> [TASK INPUTS]:

****

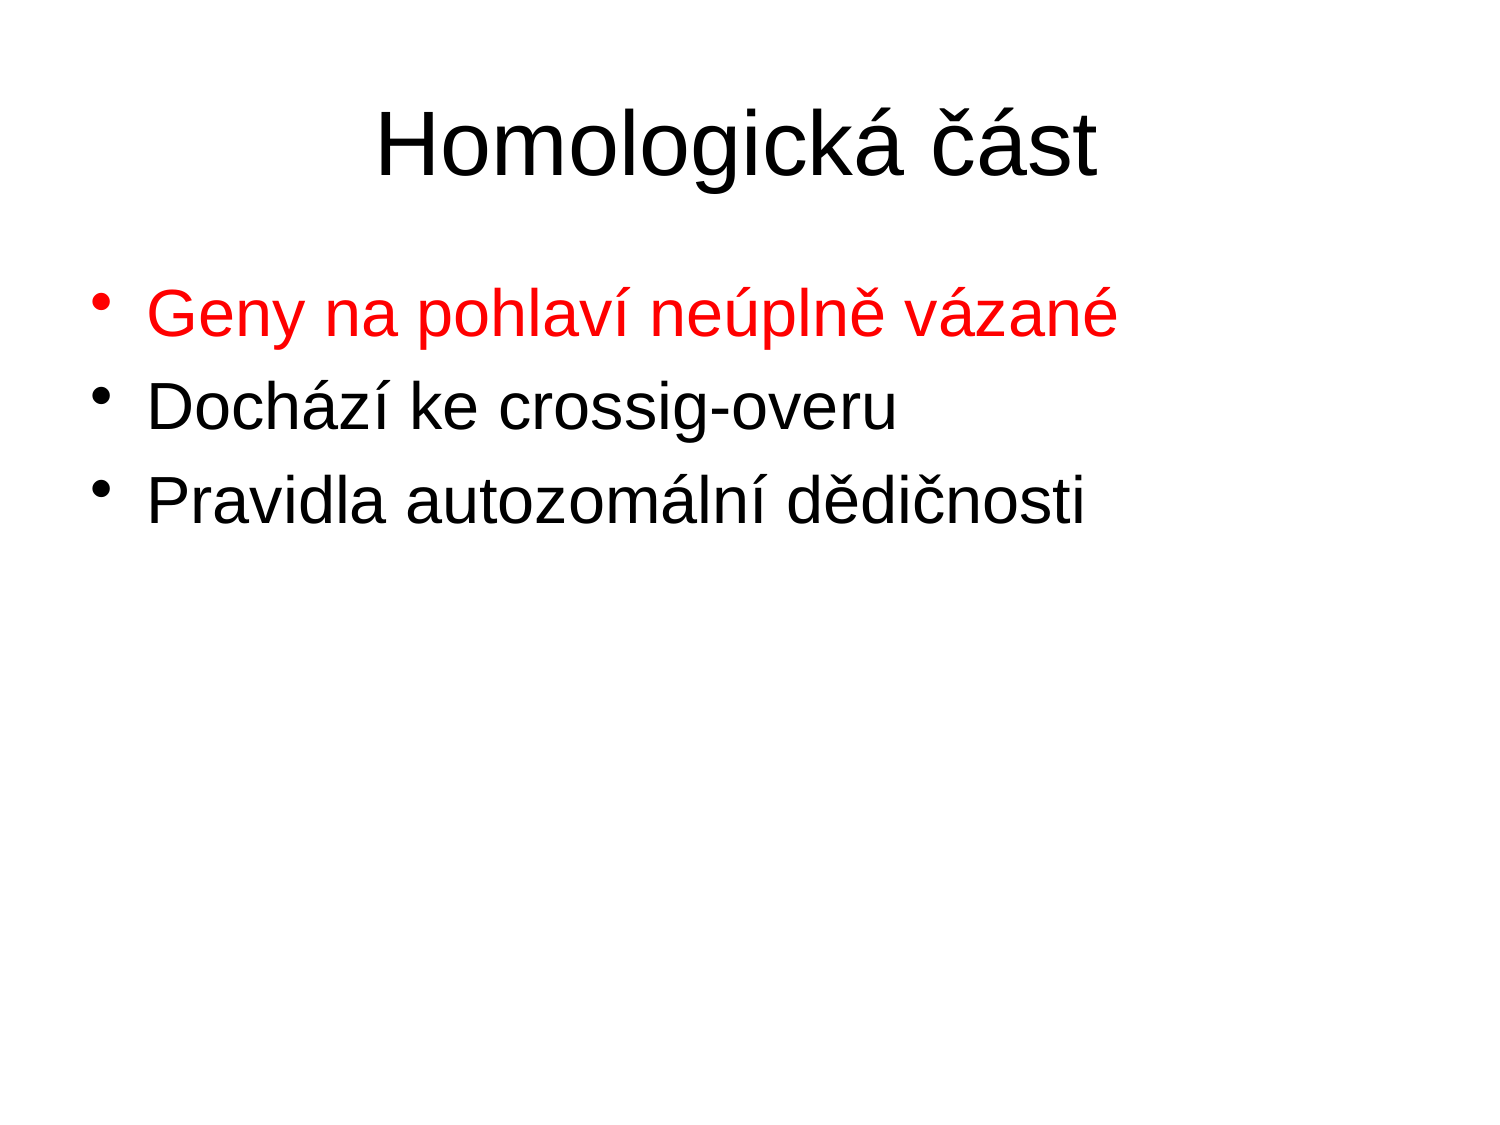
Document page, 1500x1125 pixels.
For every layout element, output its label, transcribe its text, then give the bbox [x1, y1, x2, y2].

list Geny na pohlaví neúplně vázané Dochází ke crossig-overu Pravidla autozomální dědičnosti [74, 262, 1426, 1006]
title Homologická část [74, 44, 1426, 233]
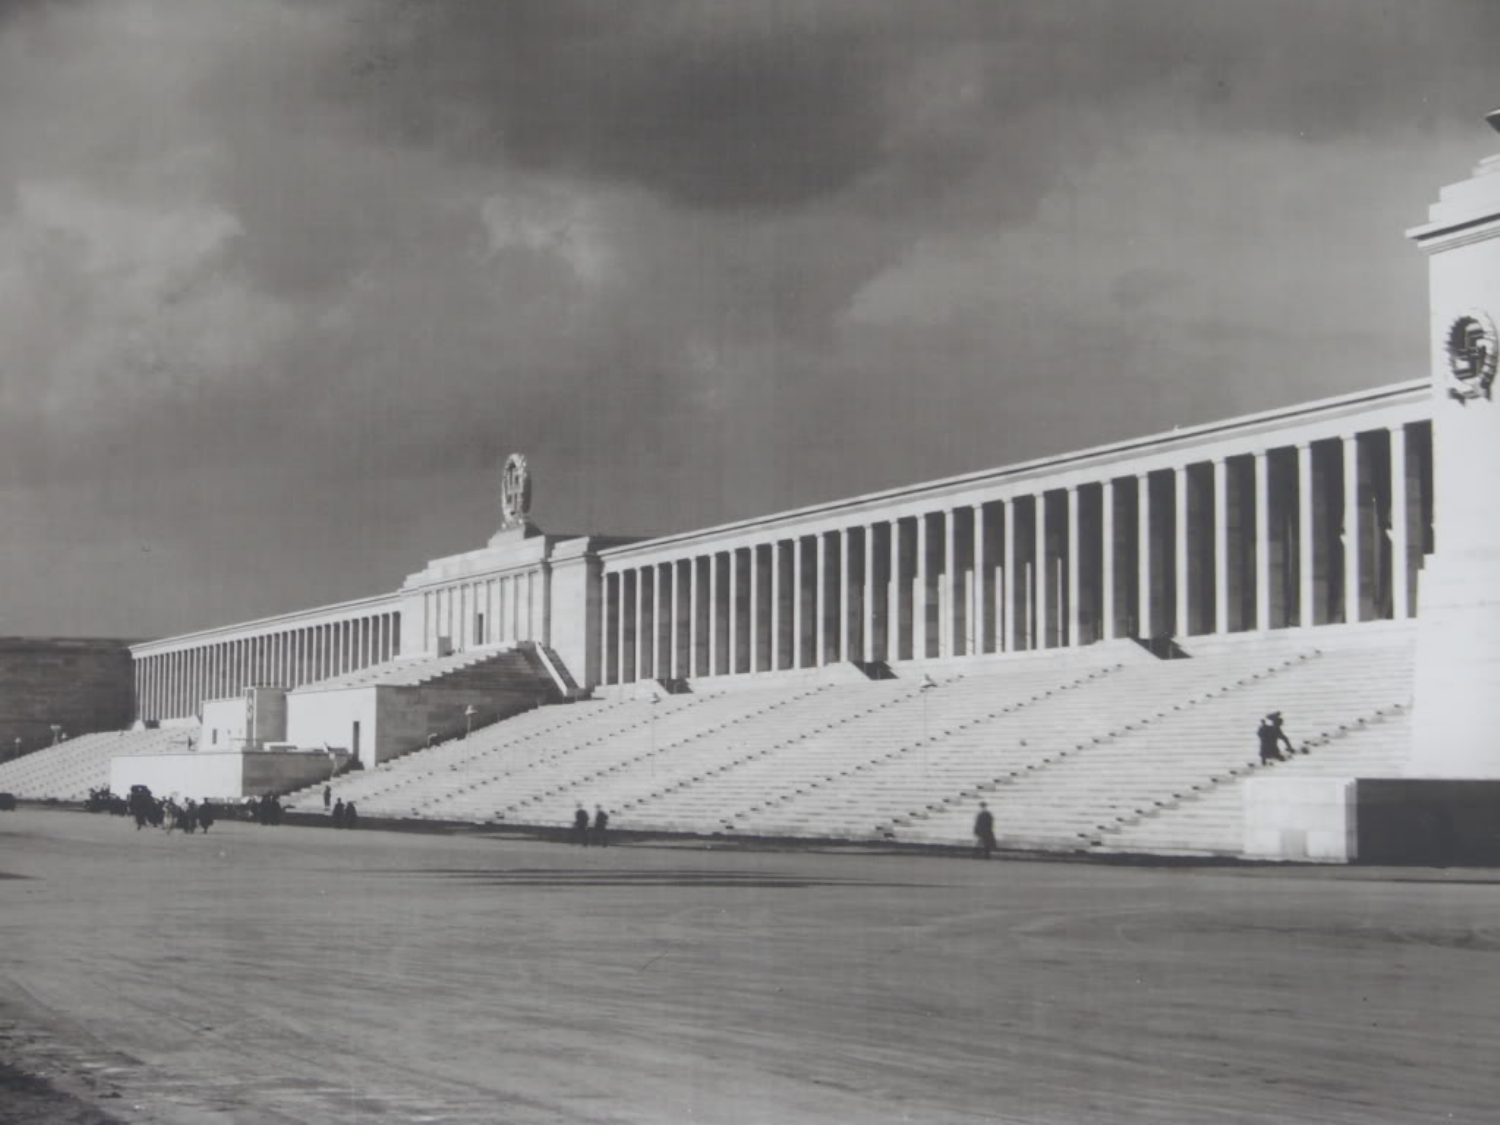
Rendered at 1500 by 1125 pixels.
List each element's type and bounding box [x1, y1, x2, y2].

list [0, 0, 1500, 1125]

****

> [PROBLEM STATEMENT]:
Output the entries above verbatim, with no picture included.

> [RESULT OF THE TASK]:
Document page, 1500x1125 pixels.
For every layout element, output its label, transcribe its text, then give the bbox [x1, y1, x2, y2].

list Geny na pohlaví neúplně vázané Dochází ke crossig-overu Pravidla autozomální dědičnosti [74, 262, 1426, 1006]
title Homologická část [74, 44, 1426, 233]
Rendered at 1500 by 1125 pixels.
List each element's type and bounding box [x1, y1, x2, y2].

list [0, 0, 1500, 1125]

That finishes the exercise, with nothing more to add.